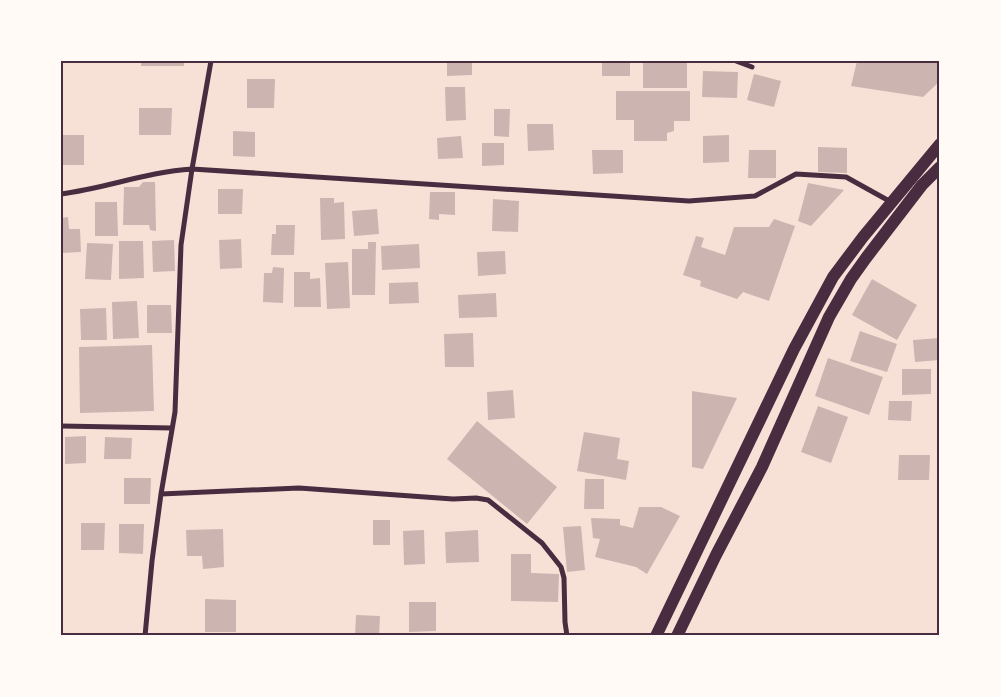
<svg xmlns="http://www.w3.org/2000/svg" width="1001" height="697" font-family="Ubuntu,sans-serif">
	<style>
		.building { fill: #ccb4b1 }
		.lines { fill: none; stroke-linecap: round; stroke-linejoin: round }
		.minor { stroke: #4a2c40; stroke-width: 5 }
		.trunk { stroke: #4a2c40; stroke-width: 12 }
		.neatline { fill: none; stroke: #4a2c40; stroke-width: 2 }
	</style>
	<rect width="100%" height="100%" fill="#f7e1d7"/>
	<path class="building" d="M141 61H184V66H141Z
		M447 61H472V75L447 76Z
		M602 61H630V76H602Z
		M857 61H940V81L923 97 851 86Z
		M643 62H687V88H643Z
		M703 71 738 72 737 98 702 97Z
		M754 74 781 81 774 107 747 100Z
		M247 79H275L274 108H247Z
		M445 87H465L466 120 446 121Z
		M616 91H690V121H674V131L667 133V141H634V120H616Z
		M139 108H172L171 135H139Z
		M494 109H510L509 137 494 136Z
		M527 124H553L554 150 528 151Z
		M233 131 255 132V157L233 156Z
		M61 135H84V165H61Z
		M729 135V162L703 163V136Z
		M461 136 463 158 438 159 437 138Z
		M482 143H504V165L482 166Z
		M818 147 847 148V173L818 172Z
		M592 150H623V173L593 174Z
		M749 150H776V178H748Z
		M143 182H155L156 231 150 230 149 225H123L124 187H139Z
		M808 183 844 190 811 226 798 221Z
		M218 189H243L242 214H218Z
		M430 192H455V215L439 214V220L429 219Z
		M320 198H334V203L344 202 345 239 321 240Z
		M493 199 519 201 518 232 492 231Z
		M95 202H117L118 236H95Z
		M377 209 379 234 354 236 352 211Z
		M68 217 69 229H80L81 252 61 253V218Z
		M774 219 795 226 769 301 743 292 737 299 700 286 701 281 683 275 696 236 704 238 701 247 725 255 734 227H769Z
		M276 225H295L294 255H271L272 234H276Z
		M241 239 242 268 220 269 219 240Z
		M174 240 175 271 153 272 152 241Z
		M119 241H143L144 278 119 279Z
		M368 242H376L375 295H352V249H368Z
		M87 243 113 244 111 280 85 279Z
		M419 244 420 268 382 270 381 246Z
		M505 251 506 274 478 276 477 252Z
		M348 262 350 308 327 309 325 263Z
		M273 267 284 268 283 303 263 302 264 273H272Z
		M294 272H310V279L320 278 321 307H294Z
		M872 279 917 305 897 340 852 315Z
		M418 282 419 303 389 304V283Z
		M496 293 497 317 459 318 458 295Z
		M137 301 139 338 113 339 112 302Z
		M147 305H171L172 333H147Z
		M106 308 107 340H81L80 309Z
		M860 331 897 344 887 372 850 361Z
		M473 333 474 367H445L444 334Z
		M940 338V360L915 362 913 340Z
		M152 345 154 411 80 413 79 347Z
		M828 358 883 377 869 415 815 396Z
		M902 369H931V394L902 395Z
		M513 390 515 418 488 420 487 392Z
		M692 391 737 398 703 469 692 467Z
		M889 401H912L911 421 888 420Z
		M818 406 848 417 831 463 801 452Z
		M477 421 557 487 527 524 447 459Z
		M584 432 620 438 617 459 629 461 626 480 577 471Z
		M86 436V463L65 464V437Z
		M105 437 132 438 131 459H104Z
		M899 455H930L929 480H898Z
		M937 457H940V484H937Z
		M124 478H151L150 504H124Z
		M585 479H604V509H584Z
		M639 507H661L680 516 647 574 636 567 595 557 600 539 593 538 591 518 620 519V525L633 528Z
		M373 520H390V545H373Z
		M81 523H105L104 550H81Z
		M119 524H144L143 554 119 553Z
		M581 526 585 570 567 572 563 527Z
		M223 529 224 567 203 569 202 556H187L186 530Z
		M424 530 425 564 404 565 403 531Z
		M478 530 479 562 446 563 445 532Z
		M511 554H531V573L559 574 558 602 511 601Z
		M205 599 236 600V632H205Z
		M409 602H436V631L409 632Z
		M356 615 380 616 379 636H355Z"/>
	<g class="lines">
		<path class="minor" d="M736 61 752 67
			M61 194C106 188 147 172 192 169L689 201 755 196 796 174 846 177 891 202
			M61 426 172 428
			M161 494 299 488 453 499 476 498 488 500 542 543 561 567 564 578 565 622 567 636
			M145 636 152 561 161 494 175 412 181 245 192 169 211 61"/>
		<path class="trunk" d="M656 636 794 349 833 277 863 237 940 144
			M677 636 716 555 762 467 829 317 851 279 866 258 922 185 940 167"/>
	</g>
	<rect width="1001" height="697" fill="none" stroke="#fffaf5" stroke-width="125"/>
	<rect x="62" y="62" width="876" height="572" class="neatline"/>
</svg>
***
EXERCISE BRIEF: Gather from the data above every line with the string "lines".

SOLUTION TO THIS PROBLEM:
		.lines { fill: none; stroke-linecap: round; stroke-linejoin: round }
	<g class="lines">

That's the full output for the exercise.